Une crise de l’eau sans précédent
En 2025, l’Iran est confronté à une crise hydrique exceptionnelle. Les principales réserves d’eau du pays, alimentées par 19 barrages majeurs, sont à des niveaux historiquement bas. À Téhéran, capitale de près de 9 millions d’habitants, les cinq réservoirs principaux — dont le Karaj, le Latyan et l’Amir Kabir — affichent des remplissages inférieurs à 10 %, plaçant l’approvisionnement en eau potable et l’agriculture locale dans une situation critique. Des experts préviennent qu’au rythme actuel de consommation, certaines zones pourraient manquer d’eau dans les semaines à venir.

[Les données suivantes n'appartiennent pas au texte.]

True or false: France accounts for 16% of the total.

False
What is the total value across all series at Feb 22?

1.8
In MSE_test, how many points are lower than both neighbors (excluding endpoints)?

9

Quand la sécheresse se conjugue à la mauvaise gestion
Cette crise dépasse la simple sécheresse. Les barrages, construits sans planification durable ni évaluation environnementale sérieuse, ont été exploités au maximum sans protection des nappes phréatiques. L’agriculture intensive, consommatrice d’eau, et les infrastructures vieillissantes aggravent l’épuisement des ressources. Pour les analystes, la situation révèle un échec systémique de la gestion hydrique, où les décisions techniques ont souvent pris le pas sur les considérations écologiques et sociales.

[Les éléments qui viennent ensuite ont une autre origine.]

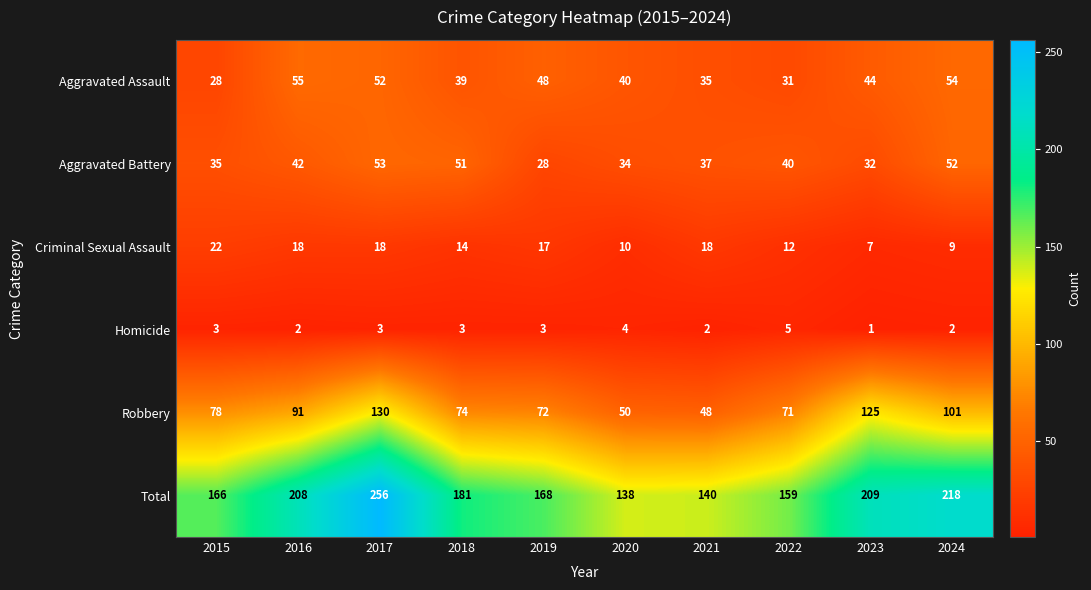

How many categories are shown in the chart?

10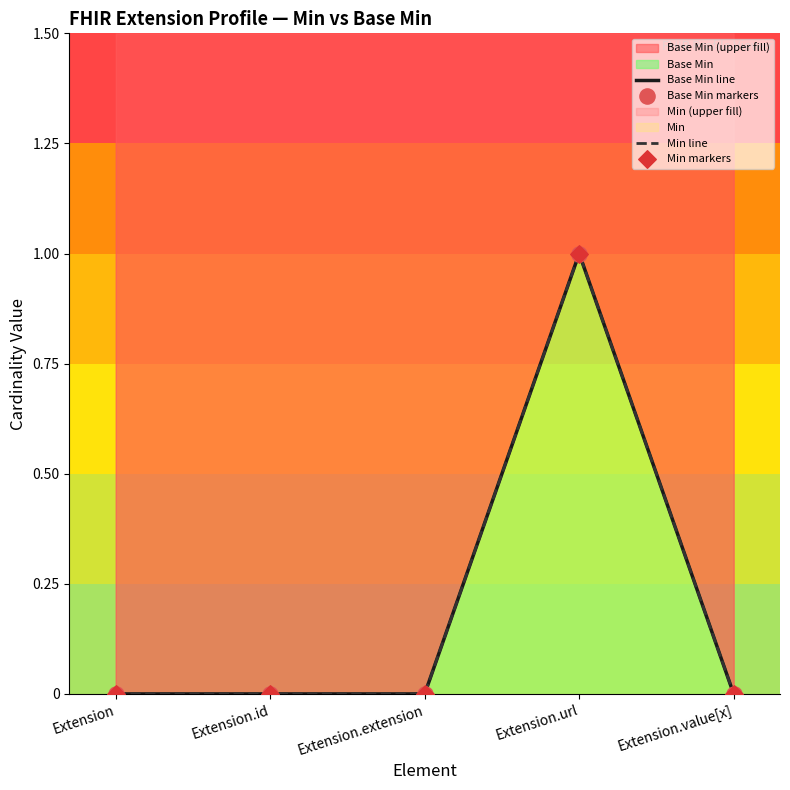

At which category is the sum across all series the highest?

Extension.url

Un impact écologique et humain dramatique
Les conséquences sont visibles à plusieurs niveaux. Des rivières et zones humides s’assèchent, la biodiversité recule, et les sols se dégradent, devenant salins et instables. Dans certaines régions, l’abaissement des nappes a provoqué des affaissements de terrain menaçant habitations, infrastructures et monuments historiques. La population est elle aussi touchée : rationnement de l’eau, pertes agricoles, migrations internes et tensions sociales croissantes.
Une leçon pour le monde
Le cas iranien illustre les dangers d’une gestion hydraulique déficiente dans un contexte de changement climatique et de pression démographique. Les barrages, jadis symboles de progrès et de modernité, deviennent aujourd’hui des instruments de fragilisation écologique et sociale. Pour éviter un effondrement durable, les experts appellent à une politique de gestion de l’eau plus rationnelle, avec modernisation des infrastructures, limitation des prélèvements excessifs, restauration des nappes et protection des écosystèmes.

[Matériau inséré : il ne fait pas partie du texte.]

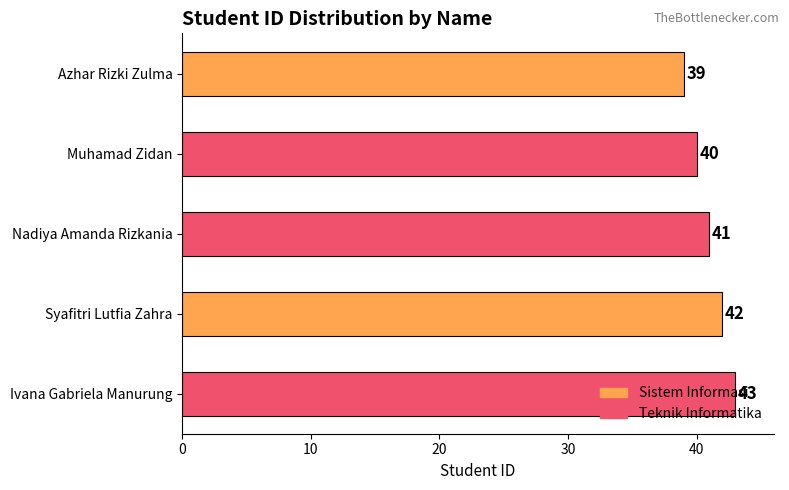

The value at Azhar Rizki Zulma is 39. True or false?

True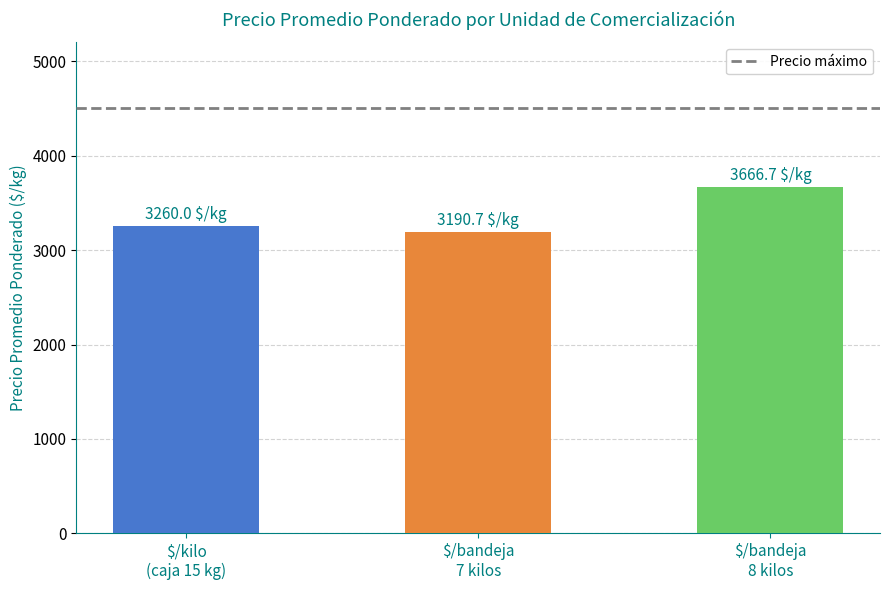

Reading left to right, transcribe all the data shown in this chart.

3260.0	3190.7	3666.7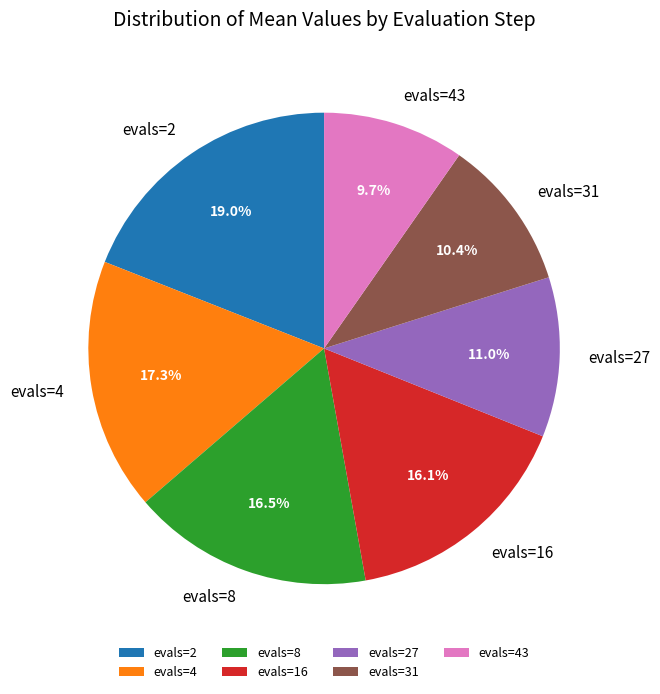

The evals=31 slice represents 10% of the pie. True or false?

True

La crise des barrages en Iran n’est pas seulement une alerte locale : elle constitue un avertissement global sur les risques liés à la mauvaise gestion des ressources hydriques face au climat et à la croissance démographique. Les barrages doivent redevenir des outils de sécurité et de développement durable, et non des symboles de gestion à la dérive.